À l’égard des raisons pour lesquelles quelqu’un pouvait être excommunié, les docteurs juifs en rapportent deux principales, suivant le témoignage de Lightfoot au lieu même que nous avons cité, à savoir, pour dettes ou à cause d’une vie libertine et épicurienne.
On était excommunié pour dettes lorsque le débiteur condamné par le juge à payer refusait cependant de satisfaire à ses créanciers. On l’était pareillement pour mener une vie licencieuse et épicurienne ; quand on était convaincu d’être blasphémateur, idolâtre, violateur du sabbat ou déserteur de la religion et du service de Dieu. Car au Traité du Talmud sanhédrin, folio 99, un épicurien est défini un homme qui n’a que du mépris pour la parole de Dieu et pour les enseignements des sages, qui les tourne en ridicule, et qui ne se sert de sa langue que pour proférer des choses mauvaises contre la majesté divine.
Ils n’accordaient aucun délai à un tel homme. Il encourait l’excommunication, qu’on fulminait aussitôt contre lui. D’abord il était nommé et cité le premier jour de la semaine par le portier de la synagogue ; et comme il refusait ordinairement de comparaître, celui qui l’avait cité en faisait publiquement son rapport en ces termes : « J’ai, par ordre du directeur de l’École, cité N. N., qui n’a pas répondu à la citation, ni voulu comparaître. » On procédait alors par écrit à la sentence d’excommunication, qui était après signifiée au criminel et servait d’acte d’interdiction ou bannissement, dont chacun pouvait tirer copie en payant. Mais s’il arrivait qu’il comparût et qu’il persévérât néanmoins dans ses sentiments avec opiniâtreté, son excommunication lui était seulement prononcée de bouche ; à quoi les assistants joignaient encore l’affront de le bafouer et de le montrer au doigt.
Outre ces deux causes d’excommunication, le savant Lightfoot, au lieu ci-devant cité, en rapporte vingt-quatre autres, tirées des écrits des anciens juifs ; mais ce qu’il dit sur ce sujet nous mènerait trop loin, et est d’une trop grande étendue pour être inséré ici.

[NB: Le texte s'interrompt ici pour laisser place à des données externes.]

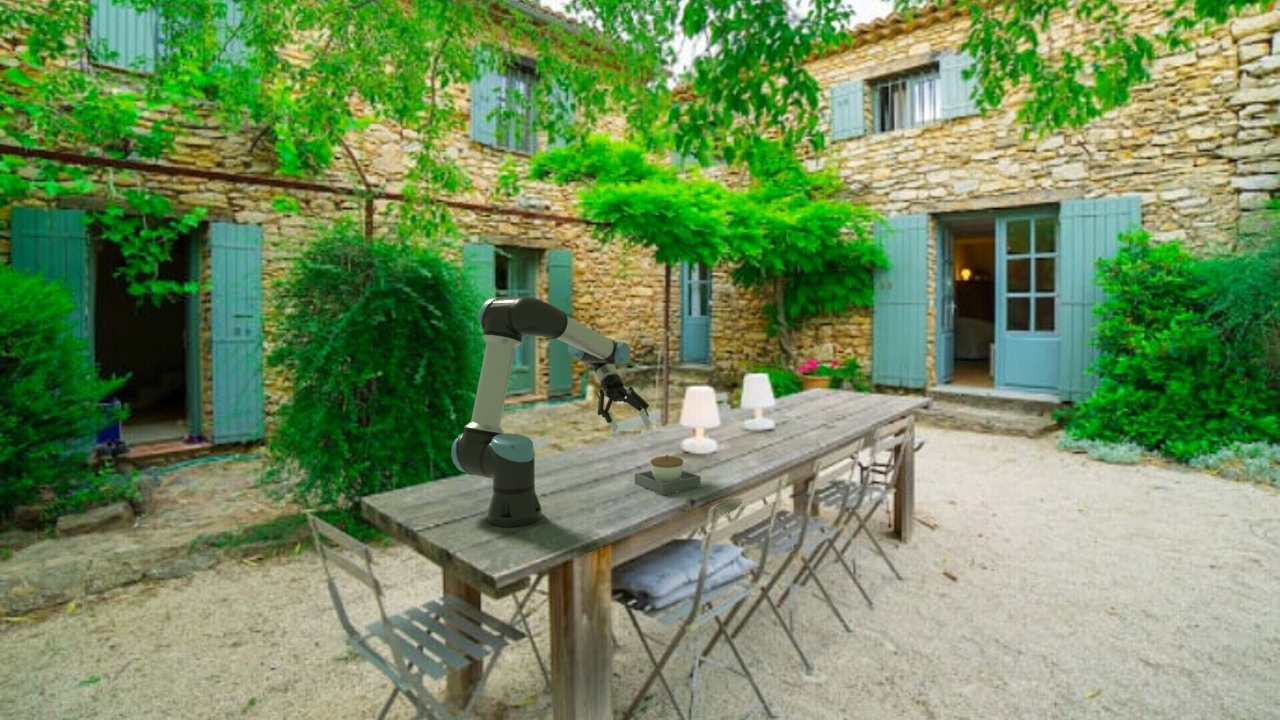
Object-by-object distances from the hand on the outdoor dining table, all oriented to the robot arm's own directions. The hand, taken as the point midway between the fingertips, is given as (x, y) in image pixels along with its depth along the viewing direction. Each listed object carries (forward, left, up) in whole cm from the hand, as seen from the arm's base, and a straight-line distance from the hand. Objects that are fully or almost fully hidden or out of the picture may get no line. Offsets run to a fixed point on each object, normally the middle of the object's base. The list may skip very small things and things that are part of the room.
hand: (632, 427), depth 214 cm
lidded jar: (+5, -13, -17) cm, 22 cm away
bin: (+5, -13, -18) cm, 23 cm away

Enfin, à l’égard du formulaire dont ils usaient dans les sentences d’excommunication publiées de bouche ou exprimées par écrit, voici ce qu’en dit le docteur Seldenus, au lieu déjà cité, page 59, et qu’il a tiré des écrits de Maimonides : « On énonçait premièrement le crime de l’accusé, ou ce qui avait donné lieu à la poursuite qu’on faisait contre lui ; à quoi on joignait ensuite ces malédictions conçues en peu de paroles : Cet homme, N. N., soit excommunié de l’excommunication Niddui, Cherem ou Schammatha ; qu’il soit séparé, banni, ou entièrement extirpé du milieu de nous. »
J’ai longtemps cherché quelqu’un des formulaires dont les juifs usaient dans ces sortes d’excommunications, mais ç’a été inutilement ; il n’y a point de juif qui ait pu ou voulu m’en communiquer aucun. Mais enfin le savant M. Surenbusius, professeur des langues orientales dans l’école illustre d’Amsterdam, et qui a une parfaite connaissance des coutumes et des écrits des juifs, m’a mis en main le formulaire de l’excommunication ordinaire et générale dont ils se servent pour retrancher de leur corps tous ceux qui vivent mal et désobéissent à la loi. Il est tiré du cérémonial des juifs nommé Colbo, et il me l’a donné traduit en latin. On peut cependant le lire dans Seldenus, page 524, livre 4, chapitre 7 de son traité De jure naturæ et gentium.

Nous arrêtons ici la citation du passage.